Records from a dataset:
****************************************

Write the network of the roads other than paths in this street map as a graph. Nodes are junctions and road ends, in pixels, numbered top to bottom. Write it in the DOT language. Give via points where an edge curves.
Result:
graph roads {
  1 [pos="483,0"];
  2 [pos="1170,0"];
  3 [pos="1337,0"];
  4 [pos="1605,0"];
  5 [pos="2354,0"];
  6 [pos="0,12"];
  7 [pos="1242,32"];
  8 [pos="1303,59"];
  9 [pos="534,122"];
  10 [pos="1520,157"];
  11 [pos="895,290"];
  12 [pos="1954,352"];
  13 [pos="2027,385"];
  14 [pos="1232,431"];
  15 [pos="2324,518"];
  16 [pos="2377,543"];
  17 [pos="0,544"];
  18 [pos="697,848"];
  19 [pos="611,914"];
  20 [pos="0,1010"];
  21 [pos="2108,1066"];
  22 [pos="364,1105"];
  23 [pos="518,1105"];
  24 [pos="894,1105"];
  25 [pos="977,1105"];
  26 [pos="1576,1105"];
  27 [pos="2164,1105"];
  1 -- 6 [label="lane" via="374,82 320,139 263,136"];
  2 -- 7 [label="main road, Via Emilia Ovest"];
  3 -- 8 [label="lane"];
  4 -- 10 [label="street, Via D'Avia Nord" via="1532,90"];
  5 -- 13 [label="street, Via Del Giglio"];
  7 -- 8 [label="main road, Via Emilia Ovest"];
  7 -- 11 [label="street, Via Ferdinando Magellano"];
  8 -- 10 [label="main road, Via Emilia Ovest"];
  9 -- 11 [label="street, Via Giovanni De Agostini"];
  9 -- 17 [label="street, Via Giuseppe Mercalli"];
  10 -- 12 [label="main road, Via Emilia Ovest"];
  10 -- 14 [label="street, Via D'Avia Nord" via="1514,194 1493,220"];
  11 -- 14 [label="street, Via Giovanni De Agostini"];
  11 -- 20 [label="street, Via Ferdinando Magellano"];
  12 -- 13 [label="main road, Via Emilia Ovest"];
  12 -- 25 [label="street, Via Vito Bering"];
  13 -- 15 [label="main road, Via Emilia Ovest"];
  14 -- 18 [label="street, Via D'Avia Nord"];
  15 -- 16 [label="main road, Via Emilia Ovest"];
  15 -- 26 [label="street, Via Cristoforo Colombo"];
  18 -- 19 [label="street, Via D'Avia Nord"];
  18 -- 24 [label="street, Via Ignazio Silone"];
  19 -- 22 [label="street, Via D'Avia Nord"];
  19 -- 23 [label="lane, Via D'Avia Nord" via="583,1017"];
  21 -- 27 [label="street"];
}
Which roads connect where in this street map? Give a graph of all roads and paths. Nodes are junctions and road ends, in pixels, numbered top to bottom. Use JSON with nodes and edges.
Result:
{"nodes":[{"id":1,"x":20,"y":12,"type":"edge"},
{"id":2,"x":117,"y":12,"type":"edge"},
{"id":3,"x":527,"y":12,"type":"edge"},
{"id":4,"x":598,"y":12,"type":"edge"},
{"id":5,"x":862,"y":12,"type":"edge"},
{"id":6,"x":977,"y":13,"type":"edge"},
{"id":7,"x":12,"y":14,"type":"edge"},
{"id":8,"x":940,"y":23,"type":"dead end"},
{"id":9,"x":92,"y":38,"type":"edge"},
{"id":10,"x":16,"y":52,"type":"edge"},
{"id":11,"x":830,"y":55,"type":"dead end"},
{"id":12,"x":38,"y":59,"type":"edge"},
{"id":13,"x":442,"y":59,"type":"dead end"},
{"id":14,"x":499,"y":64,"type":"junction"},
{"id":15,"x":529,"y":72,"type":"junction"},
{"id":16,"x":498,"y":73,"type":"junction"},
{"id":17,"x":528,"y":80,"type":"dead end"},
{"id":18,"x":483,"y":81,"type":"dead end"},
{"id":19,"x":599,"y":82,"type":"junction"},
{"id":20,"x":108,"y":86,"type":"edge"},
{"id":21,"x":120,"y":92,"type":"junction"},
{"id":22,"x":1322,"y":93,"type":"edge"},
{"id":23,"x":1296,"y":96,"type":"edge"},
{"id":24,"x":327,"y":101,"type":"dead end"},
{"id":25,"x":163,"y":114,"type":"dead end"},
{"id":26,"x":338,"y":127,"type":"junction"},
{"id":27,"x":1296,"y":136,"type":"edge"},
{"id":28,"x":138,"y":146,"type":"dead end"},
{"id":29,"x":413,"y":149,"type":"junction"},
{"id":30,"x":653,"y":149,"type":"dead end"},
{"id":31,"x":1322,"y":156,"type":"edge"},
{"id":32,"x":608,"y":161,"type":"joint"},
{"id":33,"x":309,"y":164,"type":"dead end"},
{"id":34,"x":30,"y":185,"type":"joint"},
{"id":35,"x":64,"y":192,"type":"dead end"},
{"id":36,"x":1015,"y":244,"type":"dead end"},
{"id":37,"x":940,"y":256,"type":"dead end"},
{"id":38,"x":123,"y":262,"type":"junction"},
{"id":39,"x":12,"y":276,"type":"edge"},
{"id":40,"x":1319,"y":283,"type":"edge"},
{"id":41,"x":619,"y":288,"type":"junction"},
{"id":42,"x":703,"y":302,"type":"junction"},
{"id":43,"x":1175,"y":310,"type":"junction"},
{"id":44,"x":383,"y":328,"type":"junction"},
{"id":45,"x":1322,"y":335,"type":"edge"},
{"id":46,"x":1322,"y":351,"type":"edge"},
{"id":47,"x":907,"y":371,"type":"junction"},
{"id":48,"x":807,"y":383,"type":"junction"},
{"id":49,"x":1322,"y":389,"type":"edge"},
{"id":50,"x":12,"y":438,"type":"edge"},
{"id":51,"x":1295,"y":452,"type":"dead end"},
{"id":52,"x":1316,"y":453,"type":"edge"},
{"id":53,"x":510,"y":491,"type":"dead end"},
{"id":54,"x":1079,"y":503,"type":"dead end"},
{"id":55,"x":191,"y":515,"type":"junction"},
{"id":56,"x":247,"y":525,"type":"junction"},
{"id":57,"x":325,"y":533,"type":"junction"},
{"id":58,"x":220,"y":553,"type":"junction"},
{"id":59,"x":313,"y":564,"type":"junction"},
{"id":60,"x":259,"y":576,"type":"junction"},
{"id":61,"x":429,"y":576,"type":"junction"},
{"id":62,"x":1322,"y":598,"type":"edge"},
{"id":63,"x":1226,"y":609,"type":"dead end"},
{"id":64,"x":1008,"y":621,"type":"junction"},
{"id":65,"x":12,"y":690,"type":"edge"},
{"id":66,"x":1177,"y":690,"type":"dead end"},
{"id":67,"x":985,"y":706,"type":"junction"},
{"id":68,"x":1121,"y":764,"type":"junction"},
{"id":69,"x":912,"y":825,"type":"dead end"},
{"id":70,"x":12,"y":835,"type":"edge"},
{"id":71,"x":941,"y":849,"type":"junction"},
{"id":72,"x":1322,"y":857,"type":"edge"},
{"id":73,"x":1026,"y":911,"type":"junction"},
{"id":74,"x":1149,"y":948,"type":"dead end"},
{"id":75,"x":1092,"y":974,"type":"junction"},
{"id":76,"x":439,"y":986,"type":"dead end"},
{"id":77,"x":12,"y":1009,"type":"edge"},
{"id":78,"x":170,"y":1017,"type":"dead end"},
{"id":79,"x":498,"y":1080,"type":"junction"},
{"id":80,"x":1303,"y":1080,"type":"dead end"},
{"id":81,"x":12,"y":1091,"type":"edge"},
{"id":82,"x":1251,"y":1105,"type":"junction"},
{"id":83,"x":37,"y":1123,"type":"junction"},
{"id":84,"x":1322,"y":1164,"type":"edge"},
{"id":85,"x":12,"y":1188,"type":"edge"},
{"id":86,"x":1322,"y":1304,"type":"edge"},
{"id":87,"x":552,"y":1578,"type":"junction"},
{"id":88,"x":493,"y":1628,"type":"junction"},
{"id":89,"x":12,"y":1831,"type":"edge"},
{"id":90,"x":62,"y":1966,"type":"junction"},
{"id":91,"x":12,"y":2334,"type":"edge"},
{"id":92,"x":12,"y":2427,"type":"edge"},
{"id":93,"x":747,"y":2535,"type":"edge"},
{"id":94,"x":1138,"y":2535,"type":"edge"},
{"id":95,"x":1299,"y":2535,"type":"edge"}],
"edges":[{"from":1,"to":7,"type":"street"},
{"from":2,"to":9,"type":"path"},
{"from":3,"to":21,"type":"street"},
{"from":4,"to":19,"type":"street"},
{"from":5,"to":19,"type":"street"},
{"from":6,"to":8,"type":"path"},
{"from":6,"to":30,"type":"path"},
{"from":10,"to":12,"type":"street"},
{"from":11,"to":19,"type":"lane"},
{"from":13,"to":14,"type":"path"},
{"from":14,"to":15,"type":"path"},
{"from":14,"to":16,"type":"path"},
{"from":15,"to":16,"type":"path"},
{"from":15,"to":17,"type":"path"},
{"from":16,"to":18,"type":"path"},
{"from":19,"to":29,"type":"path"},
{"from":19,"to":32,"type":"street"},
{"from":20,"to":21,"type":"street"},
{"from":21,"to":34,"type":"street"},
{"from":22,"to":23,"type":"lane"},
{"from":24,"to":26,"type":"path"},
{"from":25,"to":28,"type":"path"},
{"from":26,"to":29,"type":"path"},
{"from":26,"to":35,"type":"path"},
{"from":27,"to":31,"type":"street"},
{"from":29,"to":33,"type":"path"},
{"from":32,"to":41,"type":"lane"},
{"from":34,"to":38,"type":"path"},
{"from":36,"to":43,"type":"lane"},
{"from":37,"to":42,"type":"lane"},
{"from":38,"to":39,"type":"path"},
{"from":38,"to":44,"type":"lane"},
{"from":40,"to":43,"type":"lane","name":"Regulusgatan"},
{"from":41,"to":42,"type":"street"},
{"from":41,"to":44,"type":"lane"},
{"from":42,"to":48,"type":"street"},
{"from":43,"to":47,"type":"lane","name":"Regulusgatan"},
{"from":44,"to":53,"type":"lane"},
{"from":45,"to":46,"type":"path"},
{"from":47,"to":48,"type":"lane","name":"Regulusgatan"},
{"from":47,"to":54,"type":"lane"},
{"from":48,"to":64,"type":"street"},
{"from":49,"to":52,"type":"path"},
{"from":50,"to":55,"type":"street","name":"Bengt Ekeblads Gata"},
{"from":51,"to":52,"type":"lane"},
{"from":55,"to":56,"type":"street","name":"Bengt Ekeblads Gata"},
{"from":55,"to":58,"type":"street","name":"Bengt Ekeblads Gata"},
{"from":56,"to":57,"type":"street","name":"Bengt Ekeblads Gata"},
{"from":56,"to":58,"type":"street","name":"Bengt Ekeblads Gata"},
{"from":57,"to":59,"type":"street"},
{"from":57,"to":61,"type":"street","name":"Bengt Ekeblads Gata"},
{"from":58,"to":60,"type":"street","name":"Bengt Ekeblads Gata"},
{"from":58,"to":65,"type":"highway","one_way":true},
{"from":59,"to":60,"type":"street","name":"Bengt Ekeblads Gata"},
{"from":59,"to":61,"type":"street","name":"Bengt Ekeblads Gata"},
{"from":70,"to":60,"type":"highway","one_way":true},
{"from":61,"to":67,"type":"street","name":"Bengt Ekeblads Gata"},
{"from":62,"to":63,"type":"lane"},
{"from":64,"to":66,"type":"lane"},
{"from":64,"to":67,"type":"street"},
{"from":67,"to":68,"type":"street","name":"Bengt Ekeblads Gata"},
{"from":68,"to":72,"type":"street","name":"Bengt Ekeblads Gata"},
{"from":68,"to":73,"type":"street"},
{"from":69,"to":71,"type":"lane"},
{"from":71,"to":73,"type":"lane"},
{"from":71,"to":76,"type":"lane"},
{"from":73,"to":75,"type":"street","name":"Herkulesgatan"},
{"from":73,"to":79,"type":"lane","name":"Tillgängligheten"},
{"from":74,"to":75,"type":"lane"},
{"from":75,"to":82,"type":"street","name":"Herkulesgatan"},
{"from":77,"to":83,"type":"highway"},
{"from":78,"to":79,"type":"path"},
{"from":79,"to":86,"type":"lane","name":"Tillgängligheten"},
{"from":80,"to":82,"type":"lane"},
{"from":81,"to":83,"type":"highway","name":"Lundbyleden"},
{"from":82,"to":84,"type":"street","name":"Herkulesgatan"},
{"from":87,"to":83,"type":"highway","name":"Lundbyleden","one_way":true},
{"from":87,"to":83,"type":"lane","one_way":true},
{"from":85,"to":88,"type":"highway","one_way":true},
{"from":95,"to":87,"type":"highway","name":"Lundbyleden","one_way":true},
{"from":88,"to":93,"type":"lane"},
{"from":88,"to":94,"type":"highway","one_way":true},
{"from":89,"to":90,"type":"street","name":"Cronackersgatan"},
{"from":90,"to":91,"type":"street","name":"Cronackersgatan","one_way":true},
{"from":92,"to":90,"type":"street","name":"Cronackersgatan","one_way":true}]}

****************************************

TASK STATEMENT – Return each line from the records that includes the word "pixels".

SOLUTION TO THE PROBLEM –
Write the network of the roads other than paths in this street map as a graph. Nodes are junctions and road ends, in pixels, numbered top to bottom. Write it in the DOT language. Give via points where an edge curves.
Which roads connect where in this street map? Give a graph of all roads and paths. Nodes are junctions and road ends, in pixels, numbered top to bottom. Use JSON with nodes and edges.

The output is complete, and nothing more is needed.